Two of them were specially kind to me in those days. One was a Herr von Vaymár, later on a distinguished lawyer in Tirnau; the other a Herr Hieronymi, later Hungarian Minister of Commerce, who recognised me thirty-five years afterwards in the house of the Director of the National Museum, Von Pulszky, and was agreeably surprised at the metamorphosis that had taken place in his former protégé.
Now came the delightful holidays, and with them the time for my return home. The son of a well-to-do peasant from the neighbourhood of Szerdahely gave me a lift in his cart, and it is impossible to describe the delightful feeling with which I crossed the threshold of my parent's door, bearing my certificate, on which my name was written in large golden letters, and showed this first triumphal result of my work to my mother.
My heart understood the meaning of her warm maternal kisses and of the hot tears she shed. Friendly neighbours had managed to explain to her the meaning of the words "classification" and "eminent" in my certificate; without being able to read them, she stared at my name, written in large letters, and kept remarking, "Of course it is quite natural, for my son Arminius has his dead father's brains, and I am quite sure he will be a success."
These were the happiest moments of my youth. The delightful "Home, Sweet Home," the comfortable feeling of being with friends, and the knowledge that, for a time at least, I was free from the horrible spectre of hunger, did me a great deal of good. Unfortunately these two months fled like a midsummer night's dream, and when, at the beginning of autumn, I started for St. Georghen, my well-mended clothes in my knapsack, and a few pence in my pocket, the earnest side of life, with all its struggles, was again before me. I bravely tore myself away from my mother's embrace, and so, getting a lift now and then, and walking the rest of the way, I arrived the second time at St. Georghen.

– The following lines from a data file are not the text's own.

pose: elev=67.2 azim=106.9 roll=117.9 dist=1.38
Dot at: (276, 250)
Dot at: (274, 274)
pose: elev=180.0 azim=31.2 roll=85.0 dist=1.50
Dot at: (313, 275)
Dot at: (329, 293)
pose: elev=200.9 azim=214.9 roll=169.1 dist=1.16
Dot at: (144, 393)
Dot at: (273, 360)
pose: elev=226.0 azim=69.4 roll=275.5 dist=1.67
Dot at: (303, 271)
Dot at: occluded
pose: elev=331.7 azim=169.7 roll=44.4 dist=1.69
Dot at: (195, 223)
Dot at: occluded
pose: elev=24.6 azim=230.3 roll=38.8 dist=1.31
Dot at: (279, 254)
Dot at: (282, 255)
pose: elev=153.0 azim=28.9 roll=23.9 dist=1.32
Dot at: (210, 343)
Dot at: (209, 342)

I was now to be in the second class, or Secunda, and rise a step in my student's life. The worries and troubles as to board and lodging, and the acquisition of the necessary books had recommenced, and caused me more than once to blush with shame, and in spite of all my self-denial I was unable to procure all I needed.
Unfortunately my new professor in the second class was not so kindly disposed towards me as the dark-haired young priest in the first class had been, and when I went to enter my name in the list, I was received with the not very flattering remark, "Well, Moshele" (the name given to the Jews in general), "why dost thou study? Would it not be better for thee to become a 'kosher' butcher?" In spite of these remarks, which were more malicious than witty, I found it desirable to show my last year's certificate, and to beg him to be kind to me and protect me. This he promised, smiling, but all the same, during the whole school-year, he not only mocked and scoffed at me, but in spite of my diligence, always kept me back in the class, and very often earnestly advised me not to continue my studies. He was certainly a splendid specimen of a professor whose business it was to guide the youthful mind through the halls of knowledge, humanity, and enlightenment.

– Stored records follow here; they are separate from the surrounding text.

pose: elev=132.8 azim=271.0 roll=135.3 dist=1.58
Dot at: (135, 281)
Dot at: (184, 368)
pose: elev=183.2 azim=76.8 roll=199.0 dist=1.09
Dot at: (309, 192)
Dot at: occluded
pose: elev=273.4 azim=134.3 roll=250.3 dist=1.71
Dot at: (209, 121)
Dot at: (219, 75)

But unfortunately this was the prevailing tone among the priests who were entrusted with the school teaching, and roughness and fanaticism flourished undisturbed in the shadow of semi-education. Exceptions were very rare, and from his earliest childhood the Jewish boy of that period received the saddest impressions of the position he was to fill in the future.
The real Magyars, the ruling element in the country, more chivalrously inclined and of marked indifference to religious affairs, have always shown themselves kinder and more tolerant to Jews; but all the more disgraceful was the behaviour of the Slavs, and in spite of my reputation as a good scholar, I was often exposed to the wanton behaviour of passing Christians in the streets of St. Georghen, had stones thrown at me, and was greeted with the insulting "Shide Makhele! Hep! Hep! Hep!" and other similar titles.
The second year at St. Georghen was anything but agreeable, and was full of privations of every kind. Only once or twice a week did I have sufficient to eat, and oh, the bitterly cold nights in the kitchen of the cap-maker, with only a miserable counterpane as covering! When my misery was at its height I received, through the kindness of my last year's teacher, the employment of "boots" in the monastery, where I had to make my appearance early in the morning, in order to clean the boots placed outside the doors of three professors, and sometimes to brush their clothes. I performed this office in the corridor, by the light of the fire blazing in the stove, which not only warmed me but gave me sufficient light to learn my lessons by, and so I always managed to appear at school with my lessons well prepared. And when I was able to still my hunger with a piece of bread or some potatoes, I was the liveliest amongst my comrades, and was even able at times to move my surly professor to a smile.